Step 3. (Optional) Match Granularity of Uptime Calculation

The ongoing() function returns a continuous time series (returns data every second continuously). To use this data in uptime calculations, we match the granularity.

For example, if you are calculating uptime in minutes, then the data that tells us when maintenance windows are active also has to be in minutes. We use the align() function to accomplish this:

align(1m, min, ongoing(events(name="OS Upgrade")) = 0)

This example assumes:

The uptime calculation is in minutes.
If the Maintenance Window is active during any portion of a minute, we want to exclude that entire minute from uptime calculations.

The query uses a summarization strategy of minimum (min()). If at any second within a minute the maintenance window is active, the ongoing() query returns 1. When comparing that with 0, the result is 0, and the result of the align() function is 0 for that minute.

Step 4. Calculate Uptime

This step varies depending on how you are calculating uptime. For our example:

We have a set of canary data that reports at 1-minute intervals when a service is up.
We make sure that periods of active maintenance windows are not included in uptime data.

Maintenance Window inactive = align(1m, min, ongoing(events(name="OS Upgrade")) = 0)
Service available = `ts(service.available)
Service actually available = align(1m, ${Maintenance Window inactive} AND ${Service available})

By using AND, we only account for time periods when the maintenance window inactive query returns 1. Service actually availabl return 1 when there are no Maintenance Windows AND the service is up.

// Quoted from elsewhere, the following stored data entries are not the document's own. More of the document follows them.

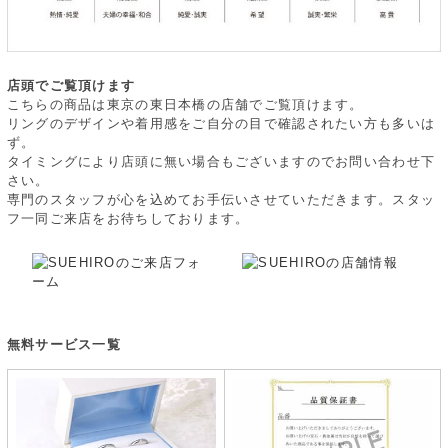
店頭でご覧頂けます
こちらの商品は東京の東日本橋の店舗でご覧頂けます。
リングのデザインや着用感をご自分の目で確認されたい方も多いは
ず。
タイミングにより店頭に無い場合もございますのでお問い合わせ下
さい。
専門のスタッフが心を込めてお手伝いさせていただきます。スタッ
フ一同ご来店をお待ちしております。
無料サービス一覧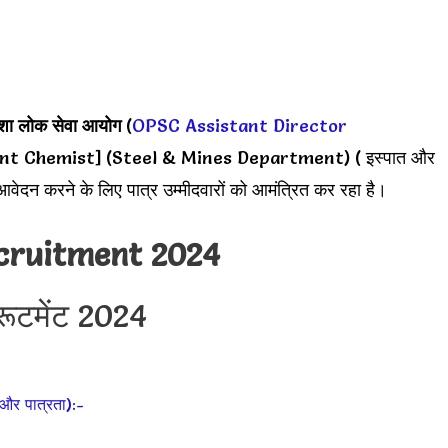
ा लोक सेवा आयोग
(
OPSC Assistant Director
nt Chemist] (Steel & Mines Department) ( इस्पात और
दन करने के लिए पात्र उम्मीदवारों को आमंत्रित कर रहा है।
cruitment 2024
ूटमेंट 2024
और पात्रता):-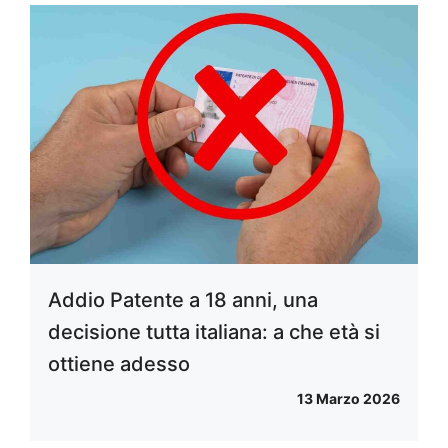
Addio Patente a 18 anni, una
decisione tutta italiana: a che età si
ottiene adesso
13 Marzo 2026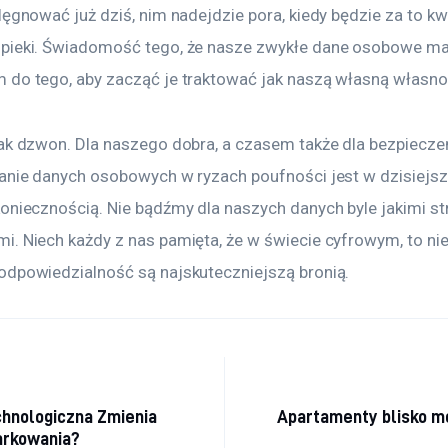
lęgnować już dziś, nim nadejdzie pora, kiedy będzie za to kw
pieki. Świadomość tego, że nasze zwykłe dane osobowe maj
 do tego, aby zacząć je traktować jak naszą własną własnoś
jak dzwon. Dla naszego dobra, a czasem także dla bezpiecz
wanie danych osobowych w ryzach poufności jest w dzisiejsz
oniecznością. Nie bądźmy dla naszych danych byle jakimi str
. Niech każdy z nas pamięta, że w świecie cyfrowym, to nie 
odpowiedzialność są najskuteczniejszą bronią.
a wpisu
chnologiczna Zmienia
Apartamenty blisko mo
arkowania?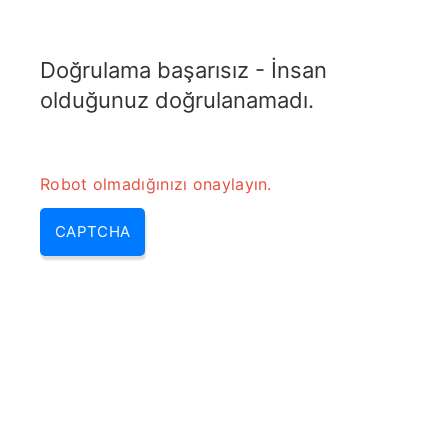
TRANSFOTOPIX.COM
Doğrulama başarısız - İnsan
MENU
olduğunuz doğrulanamadı.
Robot olmadığınızı onaylayın.
CAPTCHA
Generatör çalışma prensibi –
jeneratörlerin çalışma prensibi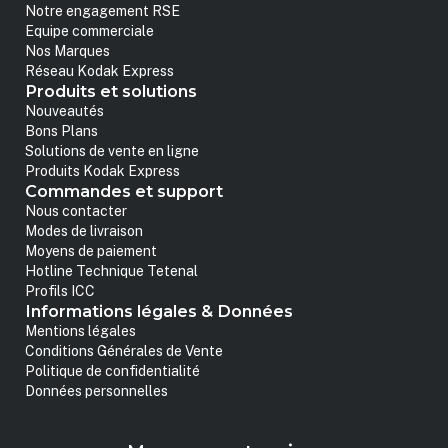
Notre engagement RSE
Equipe commerciale
Nos Marques
Réseau Kodak Express
Produits et solutions
Nouveautés
Bons Plans
Solutions de vente en ligne
Produits Kodak Express
Commandes et support
Nous contacter
Modes de livraison
Moyens de paiement
Hotline Technique Tetenal
Profils ICC
Informations légales & Données
Mentions légales
Conditions Générales de Vente
Politique de confidentialité
Données personnelles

We can use this data to calculate uptime by comparing the number of minutes the service was truly available with the time period of interest. For example, to calculate uptime percentage over the last 24 hours, we use this query:

(msum(24h, ${Service actually available}) / (24 * 60)) * 100

We use the msum() function to determine how many minutes over a 24-hour time window the service was truly available (there are 24 * 60 minutes over a 24-hour time window).
We multiply by 100 to get a percentage rather than a decimal.